Early on, though, there existed concern that the LEC's location in a structure that also houses football, soccer, and track and field offices and locker rooms - not to mention weight training facilities used by all student-athletes - would send a message that the LEC catered first and foremost to student-athletes. "What we've found is that once we get them in here, students kind of forget that they're in the stadium," says Pat Feldman, the LEC's associate director for academic skills. The Loyd Center was designed to provide the LEC with its own entrance and elevator, further lessening the intimidation factor for non-athletes, according to Copeland. "They're made to feel welcome, regardless of whether or not it's an athletic complex," he says.
That said, the LEC does go the extra yard for the Mustangs in some respects. A computer lab is used primarily by student-athletes simply because the economic backgrounds of some players prevent them from owning their own, according to Valerie Ollison, assistant LEC director and one of two full-time staff members dedicated to monitoring the academic performance of student-athletes "SMU really takes pride in graduating its student-athletes, and through academic counseling we're able to track the students and help them make progress toward graduation," says Ollison, adding that some coaches, such as those in football and men's and women's basketball, require their players to report to the LEC.

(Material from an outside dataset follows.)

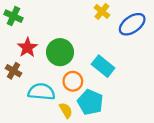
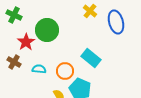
blue ellipse: (132, 24) -> (116, 22), turned -70
green circle: (60, 52) -> (47, 30), moved
cyan semicircle: (41, 92) -> (39, 69), moved, size x0.6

Athletes in other sports who may be struggling academically are typically identified by their respective coach, in consultation with Ollison, on a case-by-case basis. "Anytime you get the students more comfortable reading, going to study sessions and working with tutors, things are going to get better," says Barb Totzke, associate athletic director for programs and academics.
According to Hill, the LEC has always made room for anyone who needs help. Its new location only makes providing services that much easier for everyone involved. "The student-athletes who are struggling have all the services they would at a center designed just for student-athletes. At the same time, academically stronger student-athletes have access to things that might not be available from a support service designed only to keep marginal student-athletes eligible," she says. "We want more for and from our student-athletes than that."